Most of the major clients we handled had sloppy or abandoned accounts attempted by someone in their “marketing” department. Trust me, the CPC on these new accounts would make you cry. Working with large, established sites is cake compared to an “aged” google account linking to a new site.
Just wondering if YSM allows alias domain (google is obviously out of question since their policy change).
I also want to ask the questions binary ant have asked but didn’t get answered;
1- A real site has navegation elements like navbar and sidebar, if you have landing pages integrated in this real site, do these LP have these navegation elements? If so, don’t you think that these navegation elements are wayouts that could reduce your conversions?
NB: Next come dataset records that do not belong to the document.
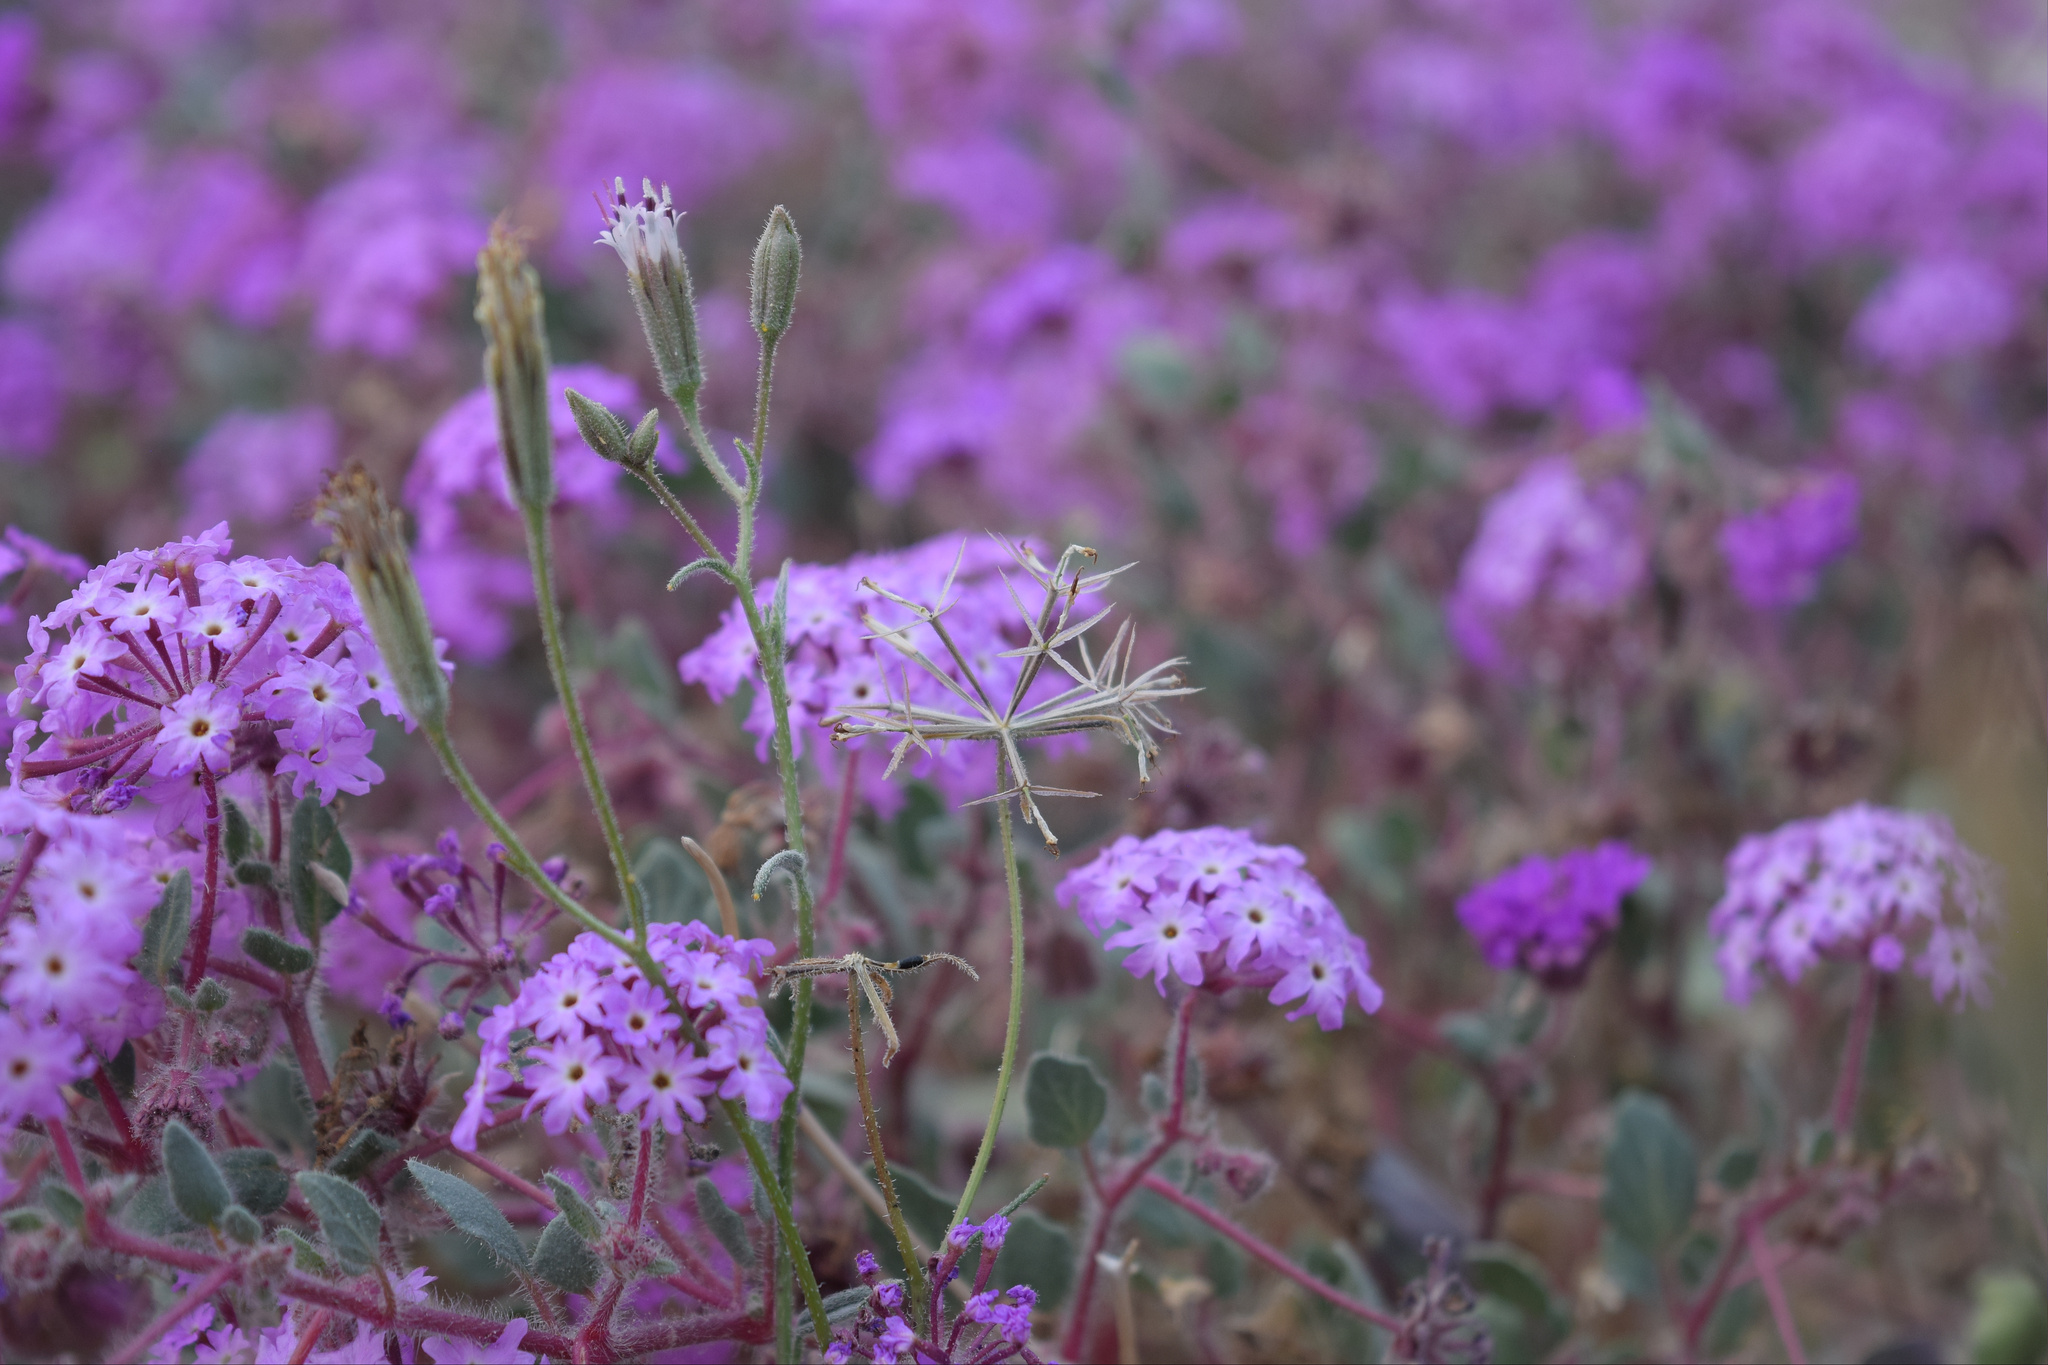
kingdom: Plantae
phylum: Tracheophyta
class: Magnoliopsida
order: Asterales
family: Asteraceae
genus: Palafoxia
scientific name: Palafoxia arida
2- What do you think about several LP under the same domain? If you add a new offer weekly you have a site with several pages and weekly updated so for Google it could look like a real site, what do you think?
BTW great post and awesome blog
Hi Admit
what about
Instead of using a domain name alias can you just use a sub domain name and it not effective quality score?
Amit thanks for highlighting the slap (Slap updates could be a site in that) its interesting to watch this google slap thing unfold. At the end of the day it really starts to keep the shady cowboys/girls out unless they have very deep pockets. The people that will win are the searches and the merchants, searchers they will get a better experience and merchants will find affiliates that are willing to commit to better product and brand experiences. I’m still having no luck with the PPC game.
Cheers
James of Little Nomads which is still trying to figure out to make PPC work in a very crowded space!
Great Interview on webmasterradio.fm on this very topic.
http://www.webmasterradio.fm/Affiliate-Marketing/Affiliate-Marketing-Insider/Google-Slap-on-Affiliate-Marketing.htm
Amit, have any of you figured out a new way to split-test domains in AW, then? Like you, I now get slapped when I split-test aliased domains. We need to be able to split-test display URLs!